= Beginning of Section =
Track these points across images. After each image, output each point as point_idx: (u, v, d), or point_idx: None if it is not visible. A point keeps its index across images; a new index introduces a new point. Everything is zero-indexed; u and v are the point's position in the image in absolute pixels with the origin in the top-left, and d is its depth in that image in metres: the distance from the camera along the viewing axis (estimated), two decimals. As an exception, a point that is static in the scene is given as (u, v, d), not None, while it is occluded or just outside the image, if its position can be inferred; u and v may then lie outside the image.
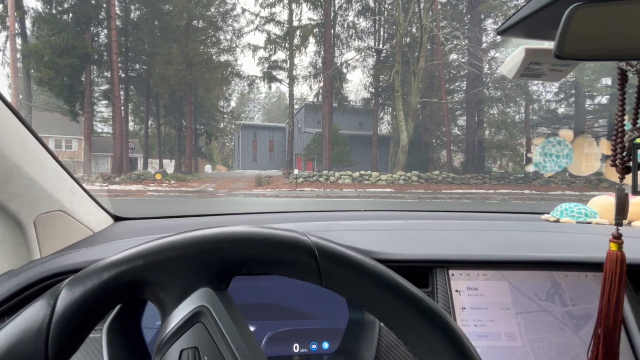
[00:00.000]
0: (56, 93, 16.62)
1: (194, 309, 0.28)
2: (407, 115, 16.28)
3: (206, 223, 1.04)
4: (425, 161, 19.63)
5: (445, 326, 0.30)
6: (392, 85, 16.93)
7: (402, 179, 15.39)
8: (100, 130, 27.99)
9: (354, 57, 19.92)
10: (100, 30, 18.16)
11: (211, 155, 32.10)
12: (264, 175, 16.81)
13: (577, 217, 1.08)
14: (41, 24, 16.04)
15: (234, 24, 20.94)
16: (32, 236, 0.67)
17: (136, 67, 20.41)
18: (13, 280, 0.56)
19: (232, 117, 26.37)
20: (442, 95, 18.44)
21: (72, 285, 0.27)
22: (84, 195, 0.84)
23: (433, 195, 12.60)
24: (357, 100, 25.53)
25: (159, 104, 21.09)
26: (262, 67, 20.85)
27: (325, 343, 0.66)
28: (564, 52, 0.39)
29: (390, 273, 0.32)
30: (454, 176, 16.20)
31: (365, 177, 15.62)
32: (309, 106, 23.46)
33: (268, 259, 0.30)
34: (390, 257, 0.65)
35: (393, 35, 20.54)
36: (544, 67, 0.56)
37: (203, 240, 0.30)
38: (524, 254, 0.68)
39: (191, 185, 15.14)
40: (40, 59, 14.99)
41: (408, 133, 16.09)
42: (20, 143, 0.61)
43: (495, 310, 0.63)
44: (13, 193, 0.61)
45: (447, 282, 0.64)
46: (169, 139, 24.48)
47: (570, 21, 0.37)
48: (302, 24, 19.49)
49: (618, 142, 0.49)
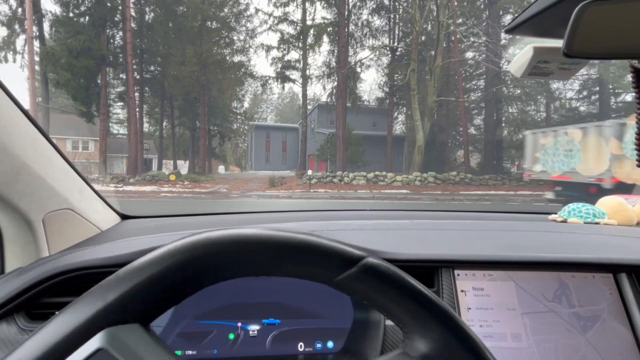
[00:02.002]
0: (73, 95, 16.87)
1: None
2: (423, 115, 15.87)
3: (211, 222, 1.03)
4: (441, 161, 19.16)
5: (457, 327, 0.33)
6: (408, 84, 16.55)
7: (418, 180, 15.00)
8: (116, 132, 28.54)
9: (368, 56, 19.64)
10: (116, 33, 18.42)
11: (224, 156, 32.29)
12: (277, 176, 16.68)
13: (585, 218, 1.05)
14: (58, 27, 16.30)
15: (247, 24, 20.95)
16: (40, 234, 0.68)
17: (151, 69, 20.63)
18: (22, 277, 0.57)
19: (245, 118, 26.46)
20: (459, 94, 17.94)
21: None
22: (91, 194, 0.85)
23: (451, 197, 12.19)
24: (370, 100, 25.19)
25: (173, 105, 21.29)
26: (275, 67, 20.82)
27: (330, 342, 0.66)
28: (573, 50, 0.39)
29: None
30: (472, 177, 15.66)
31: (380, 178, 15.28)
32: (322, 106, 23.26)
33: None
34: (396, 256, 0.65)
35: (408, 33, 20.16)
36: (552, 66, 0.56)
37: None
38: (531, 254, 0.67)
39: (205, 186, 15.14)
40: (58, 61, 15.21)
41: (424, 133, 15.68)
42: (30, 142, 0.62)
43: (501, 310, 0.62)
44: (22, 191, 0.63)
45: (452, 282, 0.64)
46: (183, 140, 24.72)
47: (580, 19, 0.37)
48: (315, 22, 19.31)
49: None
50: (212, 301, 0.65)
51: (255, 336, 0.65)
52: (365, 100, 23.49)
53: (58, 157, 0.71)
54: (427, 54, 16.98)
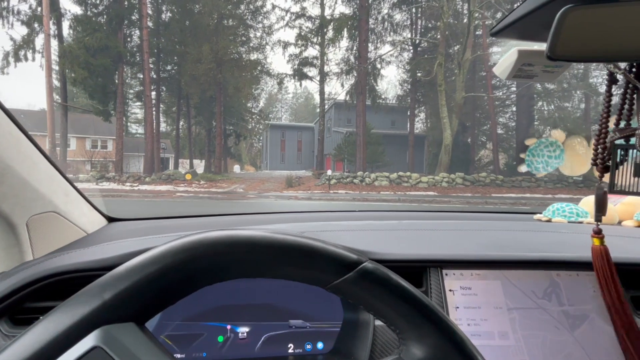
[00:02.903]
0: (90, 93, 16.90)
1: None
2: (451, 112, 14.97)
3: (200, 224, 1.03)
4: (467, 161, 18.18)
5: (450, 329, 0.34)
6: (433, 80, 15.67)
7: (445, 181, 14.14)
8: (134, 131, 28.75)
9: (388, 52, 18.84)
10: (133, 31, 18.34)
11: (240, 155, 32.16)
12: (294, 175, 16.15)
13: (569, 217, 1.07)
14: (77, 25, 16.25)
15: (264, 21, 20.41)
16: (24, 237, 0.66)
17: (167, 68, 20.53)
18: (5, 282, 0.56)
19: (260, 117, 26.22)
20: (489, 89, 16.92)
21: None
22: (77, 197, 0.83)
23: (483, 200, 11.32)
24: (389, 98, 24.32)
25: (189, 104, 21.24)
26: (292, 65, 20.29)
27: (319, 343, 0.65)
28: (556, 53, 0.40)
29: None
30: (503, 178, 14.65)
31: (404, 178, 14.48)
32: (339, 105, 22.66)
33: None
34: (385, 257, 0.65)
35: (431, 27, 19.26)
36: (536, 69, 0.57)
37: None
38: (517, 253, 0.69)
39: (221, 185, 14.81)
40: (75, 60, 15.13)
41: (452, 131, 14.78)
42: (13, 144, 0.61)
43: (489, 309, 0.63)
44: (5, 194, 0.61)
45: (440, 281, 0.64)
46: (199, 139, 24.66)
47: (563, 23, 0.38)
48: (335, 16, 18.64)
49: (600, 143, 0.51)
50: (201, 303, 0.64)
51: (245, 338, 0.64)
52: (386, 98, 22.63)
53: (42, 159, 0.70)
54: (452, 48, 16.04)
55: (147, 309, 0.30)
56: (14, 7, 15.53)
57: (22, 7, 15.97)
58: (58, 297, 0.57)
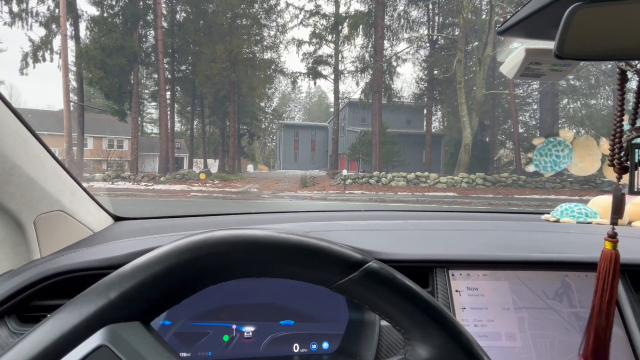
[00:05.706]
0: (105, 93, 17.04)
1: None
2: (471, 110, 14.46)
3: (206, 223, 1.02)
4: (485, 161, 17.58)
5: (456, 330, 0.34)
6: (452, 77, 15.18)
7: (465, 182, 13.66)
8: (149, 131, 29.04)
9: (404, 49, 18.38)
10: (148, 31, 18.44)
11: (253, 155, 32.16)
12: (308, 175, 15.93)
13: (578, 217, 1.06)
14: (93, 26, 16.41)
15: (278, 20, 20.26)
16: (32, 236, 0.67)
17: (182, 68, 20.59)
18: (13, 280, 0.56)
19: (274, 116, 26.09)
20: (510, 87, 16.30)
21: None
22: (84, 196, 0.83)
23: (506, 202, 10.84)
24: (404, 97, 23.82)
25: (204, 104, 21.30)
26: (306, 63, 20.06)
27: (325, 343, 0.65)
28: (564, 52, 0.39)
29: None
30: (526, 179, 14.05)
31: (421, 179, 14.07)
32: (353, 103, 22.33)
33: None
34: (391, 257, 0.64)
35: (449, 24, 18.71)
36: (544, 67, 0.57)
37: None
38: (524, 254, 0.68)
39: (235, 185, 14.71)
40: (92, 60, 15.27)
41: (472, 130, 14.28)
42: (21, 143, 0.61)
43: (496, 310, 0.62)
44: (13, 193, 0.62)
45: (447, 282, 0.64)
46: (213, 139, 24.73)
47: (571, 21, 0.38)
48: (350, 13, 18.31)
49: (616, 142, 0.50)
50: (206, 302, 0.64)
51: (250, 337, 0.64)
52: (402, 96, 22.15)
53: (50, 158, 0.70)
54: (471, 45, 15.50)
55: (152, 308, 0.30)
56: (32, 9, 15.80)
57: (41, 8, 16.10)
58: (65, 296, 0.58)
= End of Section =
TO DO: For each entry above, write it out again exactly but leave out any picture.

RESULT OF THE TASK:
Track these points across images. After each image, output each point as point_idx: (u, v, d), or point_idx: None if it is not visible. A point keeps its index across images; a new index introduces a new point. Everything is zero-indexed; u and v are the point's position in the image in absolute pixels with the origin in the top-left, and d is its depth in that image in metres: the distance from the camera along the viewing axis (estimated), two decimals. As an exception, a point that is static in the scene is given as (u, v, d), not None, while it is occluded or just outside the image, if its position can be inferred; u and v may then lie outside the image.
[00:00.000]
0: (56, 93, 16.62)
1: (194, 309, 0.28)
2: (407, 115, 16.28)
3: (206, 223, 1.04)
4: (425, 161, 19.63)
5: (445, 326, 0.30)
6: (392, 85, 16.93)
7: (402, 179, 15.39)
8: (100, 130, 27.99)
9: (354, 57, 19.92)
10: (100, 30, 18.16)
11: (211, 155, 32.10)
12: (264, 175, 16.81)
13: (577, 217, 1.08)
14: (41, 24, 16.04)
15: (234, 24, 20.94)
16: (32, 236, 0.67)
17: (136, 67, 20.41)
18: (13, 280, 0.56)
19: (232, 117, 26.37)
20: (442, 95, 18.44)
21: (72, 285, 0.27)
22: (84, 195, 0.84)
23: (433, 195, 12.60)
24: (357, 100, 25.53)
25: (159, 104, 21.09)
26: (262, 67, 20.85)
27: (325, 343, 0.66)
28: (564, 52, 0.39)
29: (390, 273, 0.32)
30: (454, 176, 16.20)
31: (365, 177, 15.62)
32: (309, 106, 23.46)
33: (268, 259, 0.30)
34: (390, 257, 0.65)
35: (393, 35, 20.54)
36: (544, 67, 0.56)
37: (203, 240, 0.30)
38: (524, 254, 0.68)
39: (191, 185, 15.14)
40: (40, 59, 14.99)
41: (408, 133, 16.09)
42: (20, 143, 0.61)
43: (495, 310, 0.63)
44: (13, 193, 0.61)
45: (447, 282, 0.64)
46: (169, 139, 24.48)
47: (570, 21, 0.37)
48: (302, 24, 19.49)
49: (618, 142, 0.49)
[00:02.002]
0: (73, 95, 16.87)
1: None
2: (423, 115, 15.87)
3: (211, 222, 1.03)
4: (441, 161, 19.16)
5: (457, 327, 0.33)
6: (408, 84, 16.55)
7: (418, 180, 15.00)
8: (116, 132, 28.54)
9: (368, 56, 19.64)
10: (116, 33, 18.42)
11: (224, 156, 32.29)
12: (277, 176, 16.68)
13: (585, 218, 1.05)
14: (58, 27, 16.30)
15: (247, 24, 20.95)
16: (40, 234, 0.68)
17: (151, 69, 20.63)
18: (22, 277, 0.57)
19: (245, 118, 26.46)
20: (459, 94, 17.94)
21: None
22: (91, 194, 0.85)
23: (451, 197, 12.19)
24: (370, 100, 25.19)
25: (173, 105, 21.29)
26: (275, 67, 20.82)
27: (330, 342, 0.66)
28: (573, 50, 0.39)
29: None
30: (472, 177, 15.66)
31: (380, 178, 15.28)
32: (322, 106, 23.26)
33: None
34: (396, 256, 0.65)
35: (408, 33, 20.16)
36: (552, 66, 0.56)
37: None
38: (531, 254, 0.67)
39: (205, 186, 15.14)
40: (58, 61, 15.21)
41: (424, 133, 15.68)
42: (30, 142, 0.62)
43: (501, 310, 0.62)
44: (22, 191, 0.63)
45: (452, 282, 0.64)
46: (183, 140, 24.72)
47: (580, 19, 0.37)
48: (315, 22, 19.31)
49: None
50: (212, 301, 0.65)
51: (255, 336, 0.65)
52: (365, 100, 23.49)
53: (58, 157, 0.71)
54: (427, 54, 16.98)
[00:02.903]
0: (90, 93, 16.90)
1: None
2: (451, 112, 14.97)
3: (200, 224, 1.03)
4: (467, 161, 18.18)
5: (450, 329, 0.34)
6: (433, 80, 15.67)
7: (445, 181, 14.14)
8: (134, 131, 28.75)
9: (388, 52, 18.84)
10: (133, 31, 18.34)
11: (240, 155, 32.16)
12: (294, 175, 16.15)
13: (569, 217, 1.07)
14: (77, 25, 16.25)
15: (264, 21, 20.41)
16: (24, 237, 0.66)
17: (167, 68, 20.53)
18: (5, 282, 0.56)
19: (260, 117, 26.22)
20: (489, 89, 16.92)
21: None
22: (77, 197, 0.83)
23: (483, 200, 11.32)
24: (389, 98, 24.32)
25: (189, 104, 21.24)
26: (292, 65, 20.29)
27: (319, 343, 0.65)
28: (556, 53, 0.40)
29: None
30: (503, 178, 14.65)
31: (404, 178, 14.48)
32: (339, 105, 22.66)
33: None
34: (385, 257, 0.65)
35: (431, 27, 19.26)
36: (536, 69, 0.57)
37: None
38: (517, 253, 0.69)
39: (221, 185, 14.81)
40: (75, 60, 15.13)
41: (452, 131, 14.78)
42: (13, 144, 0.61)
43: (489, 309, 0.63)
44: (5, 194, 0.61)
45: (440, 281, 0.64)
46: (199, 139, 24.66)
47: (563, 23, 0.38)
48: (335, 16, 18.64)
49: (600, 143, 0.51)
50: (201, 303, 0.64)
51: (245, 338, 0.64)
52: (386, 98, 22.63)
53: (42, 159, 0.70)
54: (452, 48, 16.04)
55: (147, 309, 0.30)
56: (14, 7, 15.53)
57: (22, 7, 15.97)
58: (58, 297, 0.57)
[00:05.706]
0: (105, 93, 17.04)
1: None
2: (471, 110, 14.46)
3: (206, 223, 1.02)
4: (485, 161, 17.58)
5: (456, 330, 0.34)
6: (452, 77, 15.18)
7: (465, 182, 13.66)
8: (149, 131, 29.04)
9: (404, 49, 18.38)
10: (148, 31, 18.44)
11: (253, 155, 32.16)
12: (308, 175, 15.93)
13: (578, 217, 1.06)
14: (93, 26, 16.41)
15: (278, 20, 20.26)
16: (32, 236, 0.67)
17: (182, 68, 20.59)
18: (13, 280, 0.56)
19: (274, 116, 26.09)
20: (510, 87, 16.30)
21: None
22: (84, 196, 0.83)
23: (506, 202, 10.84)
24: (404, 97, 23.82)
25: (204, 104, 21.30)
26: (306, 63, 20.06)
27: (325, 343, 0.65)
28: (564, 52, 0.39)
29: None
30: (526, 179, 14.05)
31: (421, 179, 14.07)
32: (353, 103, 22.33)
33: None
34: (391, 257, 0.64)
35: (449, 24, 18.71)
36: (544, 67, 0.57)
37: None
38: (524, 254, 0.68)
39: (235, 185, 14.71)
40: (92, 60, 15.27)
41: (472, 130, 14.28)
42: (21, 143, 0.61)
43: (496, 310, 0.62)
44: (13, 193, 0.62)
45: (447, 282, 0.64)
46: (213, 139, 24.73)
47: (571, 21, 0.38)
48: (350, 13, 18.31)
49: (616, 142, 0.50)
50: (206, 302, 0.64)
51: (250, 337, 0.64)
52: (402, 96, 22.15)
53: (50, 158, 0.70)
54: (471, 45, 15.50)
55: (152, 308, 0.30)
56: (32, 9, 15.80)
57: (41, 8, 16.10)
58: (65, 296, 0.58)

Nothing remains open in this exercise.